When Rene Descartes wrote Meditations on First Philosophy, widely considered the founding text of modern philosophy, he was trying to answer fundamental questions about how we can have knowledge about the world around us. But Descartes wasn't writing for you, he was writing for a bunch of academics three hundred years ago. His argument is dense and relies on metaphysics popular in 1641. Do you know what the fuck they believed in 1641? They were still on crazy Aristotle bullshit like "angels are realer than people!" and "nerves are just ropes!" Plus, he wrote the original in Latin, because he was a show-off who hated fun.

Anywho, those old fucks are dead now and you still have questions, which is why Descartes' Meditations, Bro emphasizes readability. It IS written for you, but it's not just wildly entertaining. DMB follows Descartes' arguments step-by-step, weaving contemporary analogies and in-depth explanations of the background assumptions into a comic narrative that parallels the original text paragraph-by-paragraph.

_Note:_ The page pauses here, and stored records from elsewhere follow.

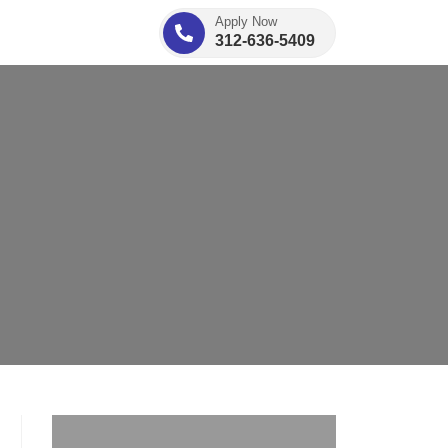
Apply Now
312-636-5409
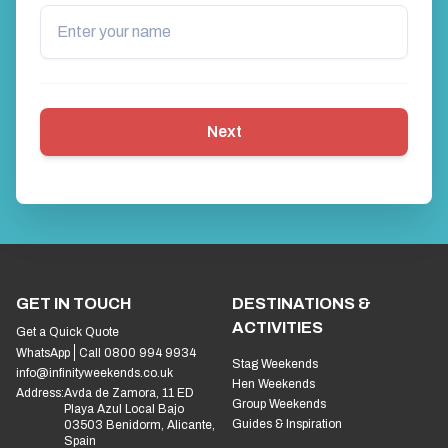
Next
GET IN TOUCH
DESTINATIONS &
ACTIVITIES
Get a Quick Quote
WhatsApp
Call 0800 994 9934
Stag Weekends
info@infinityweekends.co.uk
Hen Weekends
Address:
Avda de Zamora, 11 ED
Group Weekends
Playa Azul Local Bajo
Guides & Inspiration
03503 Benidorm, Alicante,
Spain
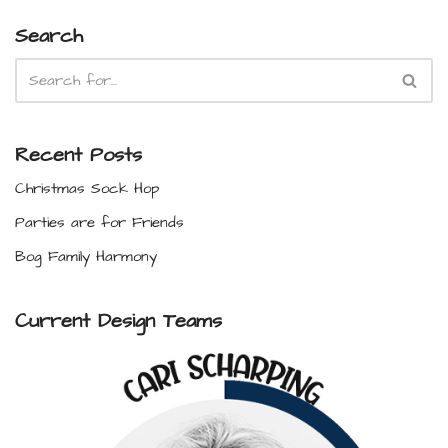
Search
Recent Posts
Christmas Sock Hop
Parties are for Friends
Bog Family Harmony
Current Design Teams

Here’s what he has in mind:

Maranges has also released his translation of Descartes’ first meditation, to give readers a sense of what to expect.

While his translations may not sit all that well with purists who insist students grapple with history’s greatest thinkers in the original text, Maranges’s works have, he claims, been adopted by a number of not-lame teachers who understand that great ideas are great ideas, no matter what language they’re written in, bro.